Sila, Disziplin: Wir geben uns selbst konkrete Vorgaben, wie wir unsere Bildschirmzeit verringern wollen und üben uns in Selbstdisziplin, uns auch daran zu halten. Beispielsweise: wir schauen unterwegs nicht aufs Handy, sondern stecken es weg in die Tasche, oder wir lassen es auch ganz bewusst mal zuhause. Wir müssen nicht überall und immer erreichbar sein. Wir lassen das Handy in unserem Zimmer, wenn wir mit Freunden oder Familie zusammen sind, essen, Tee trinken, Gespräche führen. Wir richten eine maximale Bildschirmzeit ein. Wir löschen nutzlose Apps wie TikTok. Wir legen immer mal wieder einen ganzen Tag ein, wo wir das Handy gar nicht benutzen.
Ksanti, Geduld, Ertragen: Wir halten die innere Unruhe aus, die uns treibt, auf das Handy zu schauen, oder die Langeweile, die sich einstellt.
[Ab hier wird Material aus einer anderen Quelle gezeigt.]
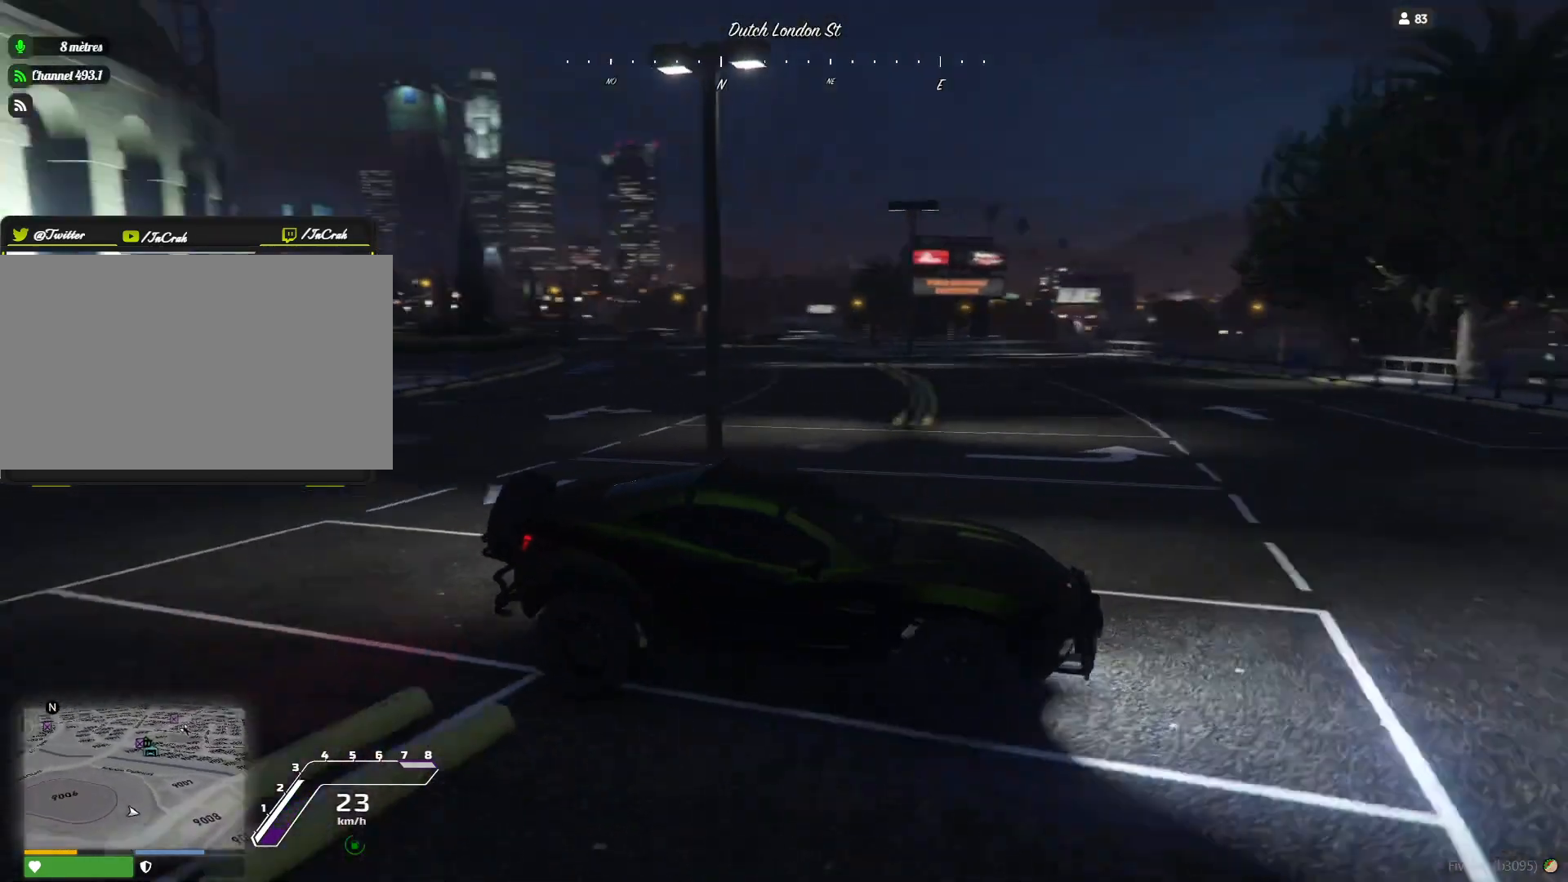
{"keys": ["q", "s"], "events": [[267, "s", "down"], [367, "q", "down"]]}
Das ist ein Prozess, der notwendig ist, sich zu lösen. Stattdessen können wir Dharmamethoden praktizieren, wie Buddhas Namen oder Mantren rezitieren, Gehmeditation machen, oder uns erinnern, ganz achtsam unseren Tee zu trinken.
Virya, Eifer: Wir geben nicht nach und praktizieren diesen Handy-Entzug konsequent.
Dhyana, Konzentration: Durch das Unterlassen der ständigen Berieselung verhindern wir weiteres Nachlassen unserer Konzentration. Wenn wir zusätzlich die Zeit nutzen, wieder Dinge zu tun, für die wir uns konzentrieren müssen, wie Lesen, Auswendiglernen von Dharmatexten oder natürlich Sitzmeditation mit einer konkreten Methode, dann stärken wir unsere Konzentration wieder aktiv.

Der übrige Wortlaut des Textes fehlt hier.